I started thinking about Basic Lands and Locations (from Magic: the Gathering, and Star Wars CCG, respectively) this morning, in the context of the 52-card Magic deck I built, and what locations represent in the game I’m designing. What’s in a land? In a location? What should they do?

In Magic, Basic Lands represent sources of power for planeswalkers, that they can “tap” to cast their spells. In Star Wars, they represent places of interest or influence, where players muster their forces.

In Magic, you can play one land and draw resources from it on the same turn. Alternatively, in Star Wars, you may play any number of locations in your hand at once, but you can’t draw resources from them until the beginning of your next turn.

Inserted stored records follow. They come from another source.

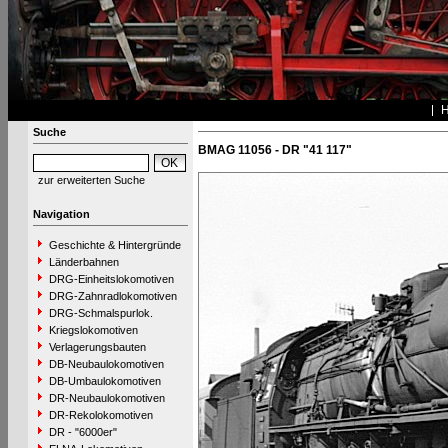
Suche
BMAG 11056 - DR "41 117"
zur erweiterten Suche
Navigation
Geschichte & Hintergründe
Länderbahnen
DRG-Einheitslokomotiven
DRG-Zahnradlokomotiven
DRG-Schmalspurlok.
Kriegslokomotiven
Verlagerungsbauten
DB-Neubaulokomotiven
DB-Umbaulokomotiven
DR-Neubaulokomotiven
DR-Rekolokomotiven
DR - "6000er"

However, your opponent may be able to draw resources from your locations in the interim — timing the placement of locations becomes a matter of strategy.

Most of my game takes place on the Reserves level — specific Resources the player has decided to bring to the forefront of the “battle.” They may be creatures, artifacts, magic items or spells, places of power, or important events. (The sack of Troy? The sinking of Atlantis? The quest for the Golden Fleece? The Battle of Thermopylae?)

The Reserves is like the four squares in the middle of the Chess board. It’s the hill that you want to be “king” of in territory control. The cards you reserve determine what those four squares are (or the “hill” is) like, and what kind of battle will be fought there. Playing locations, I think, should facilitate certain types of strategy.

Let’s say you play a university, that should facilitate Academics cards. A gymnasium should support Athletics cards. A location probably allows for a once-per-turn free activation of a related card. A battlefield, for instance, should allow for a free activation of soldiers of lesser value. (You need a bigger location for more “valuable” troops.)

Oh, dear. I just hit upon an important new idea. I must freewrite … now. Ta!